-- EXCERPTED TEXT --
○ ○ ○
From Lovin’ From the Oven

Makes 12-16 cookies

1 1/2 cups all-purpose flour

1/4 teaspoon salt

1/2 teaspoon baking soda

1/4 teaspoon cream of tartar

1/2 cup (1 stick) butter, softened

1/2 cup granulated sugar

1/3 cup brown sugar

1 egg

1/2 teaspoon vanilla extract

For rolling:

2 tablespoons granulated sugar

1 teaspoon cinnamon

In a medium bowl, whisk together flour, salt, baking soda, and cream of tartar. Set aside.

In a large bowl, cream together the butter and sugars with an electric mixer on high speed. Or use a wooden spoon, just make sure your butter is extra soft. Add the egg and vanilla extract and beat until smooth.

Pour the flour mixture into the wet ingredients and mix well.

Cover dough and refrigerate for 30-60 minutes.

When ready to bake, preheat oven to 300 degrees Fahrenheit. Line two cookie sheets with parchment.

Combine sugar and cinnamon in a small bowl. Roll about 2 1/2 tablespoons of dough into a ball. Roll the ball in the cinnamon sugar mixture, coating thoroughly. Place on a cookie sheet and repeat for remaining dough.

Bake cookies 12-14 minutes, but no more. They might seem undercooked, but will continue baking after being removed from the oven, and will end up soft in the middle.
○ ○ ○
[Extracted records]
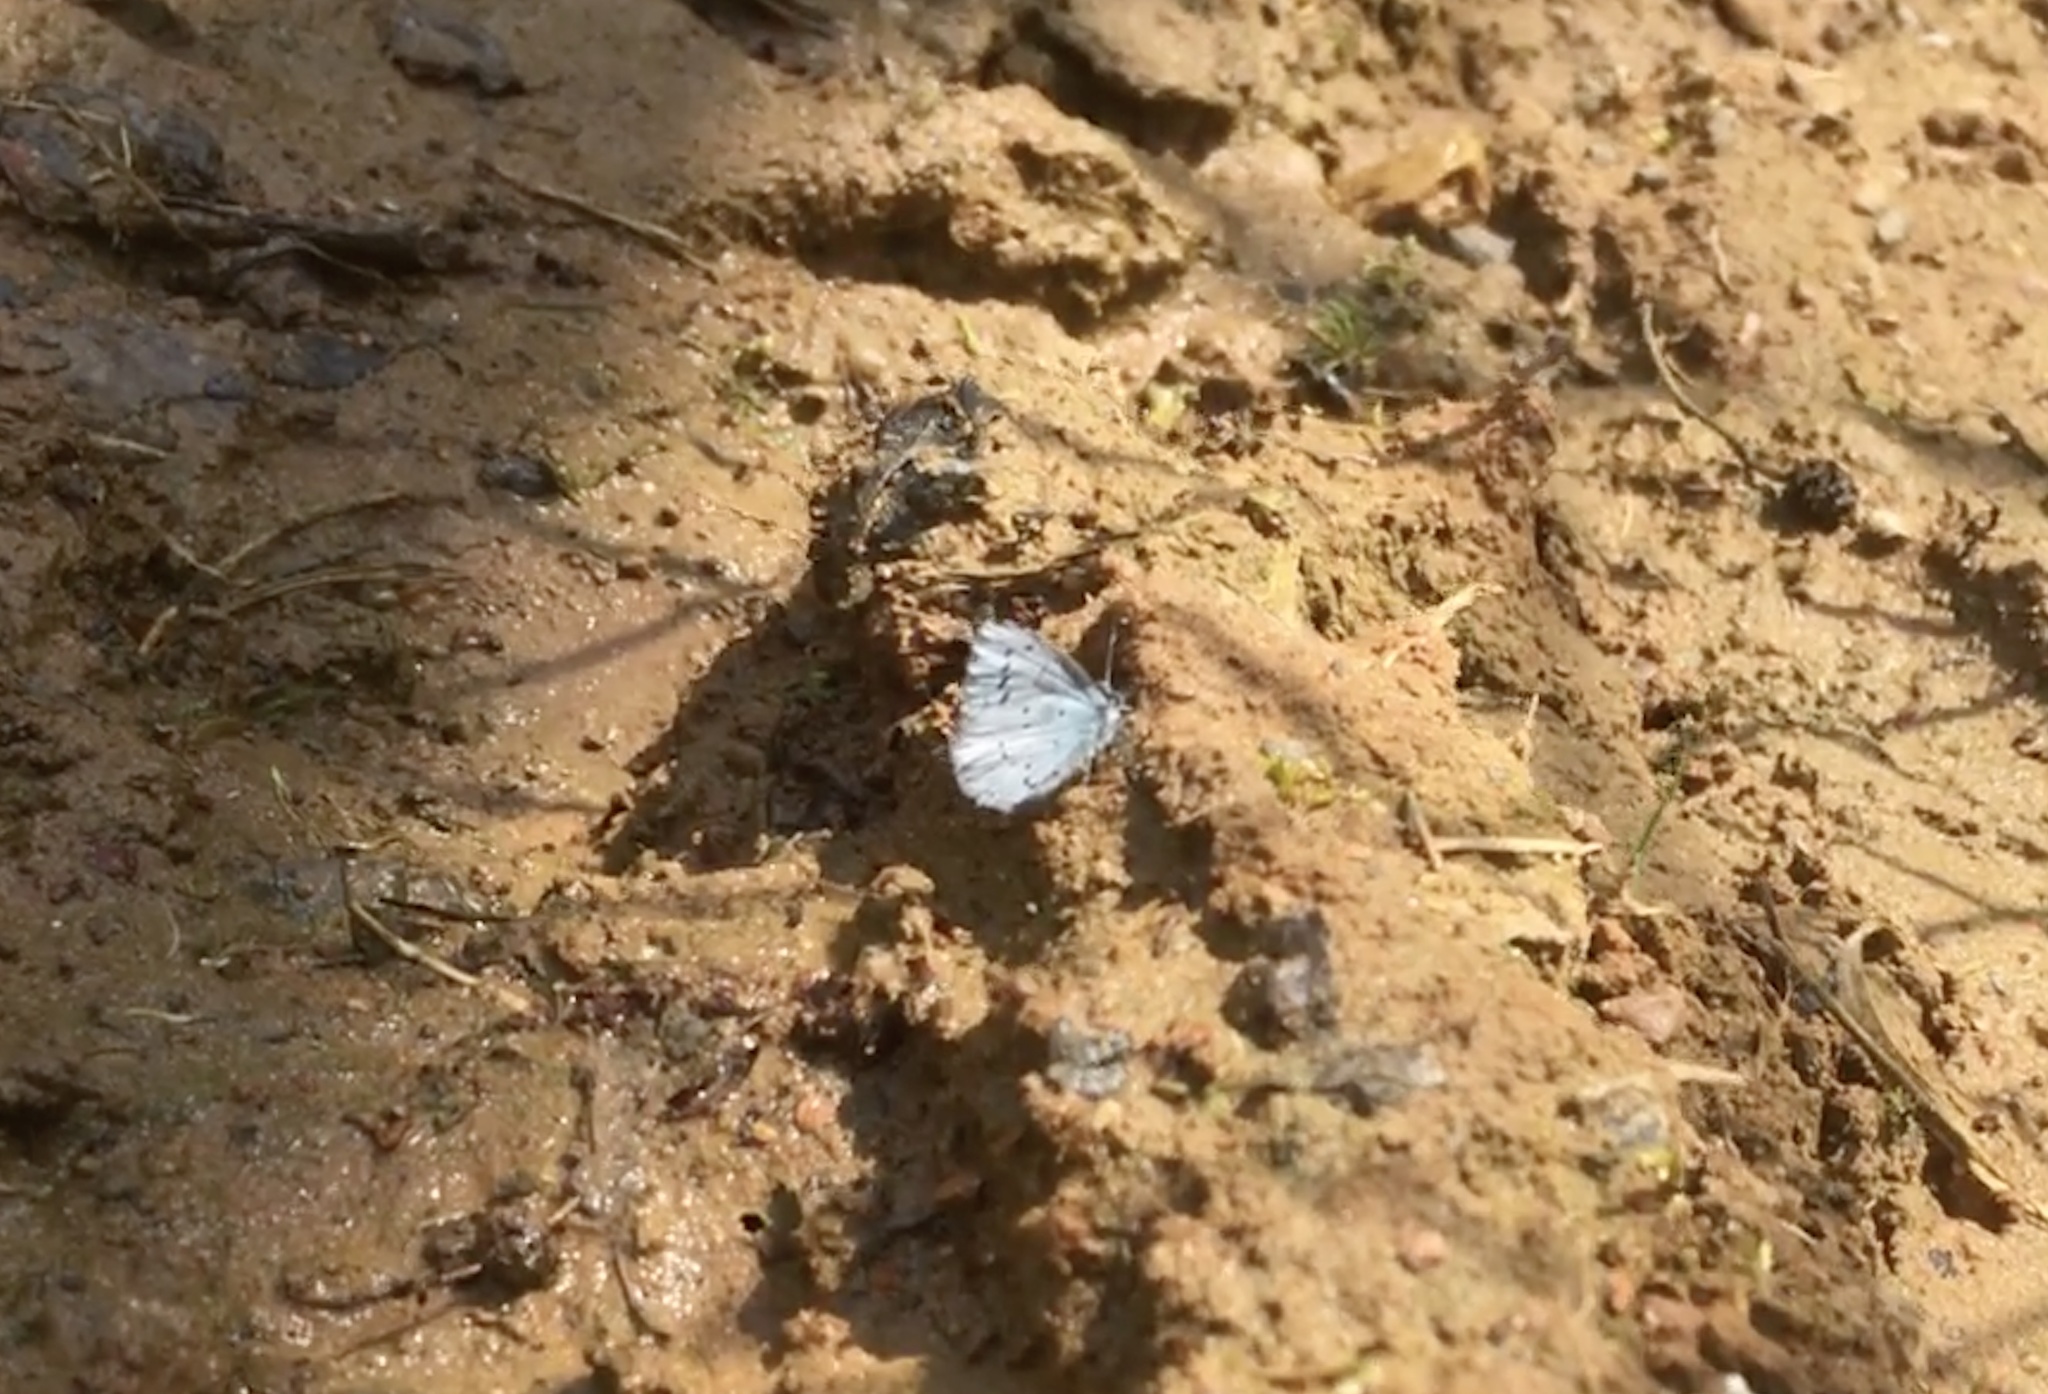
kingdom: Animalia
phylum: Arthropoda
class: Insecta
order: Lepidoptera
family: Lycaenidae
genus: Celastrina
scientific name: Celastrina argiolus
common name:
○ ○ ○
-- OBJECTIVES --
(a) Translate this sentence from the cookie recipe into Spanish: "Cover dough and refrigerate for 30-60 minutes."
(b) To what temperature does the cookie recipe say to preheat the oven?
(c) Reproduce everything in the cookie recipe from "In a medium" down to "for remaining dough.".
None of the entries are needed for any of the work here.

-- FINAL ANSWERS --
(a) Cubra la masa y refrigérela durante 30 a 60 minutos.

(b) 300 degrees Fahrenheit.

(c)
In a medium bowl, whisk together flour, salt, baking soda, and cream of tartar. Set aside.

In a large bowl, cream together the butter and sugars with an electric mixer on high speed. Or use a wooden spoon, just make sure your butter is extra soft. Add the egg and vanilla extract and beat until smooth.

Pour the flour mixture into the wet ingredients and mix well.

Cover dough and refrigerate for 30-60 minutes.

When ready to bake, preheat oven to 300 degrees Fahrenheit. Line two cookie sheets with parchment.

Combine sugar and cinnamon in a small bowl. Roll about 2 1/2 tablespoons of dough into a ball. Roll the ball in the cinnamon sugar mixture, coating thoroughly. Place on a cookie sheet and repeat for remaining dough.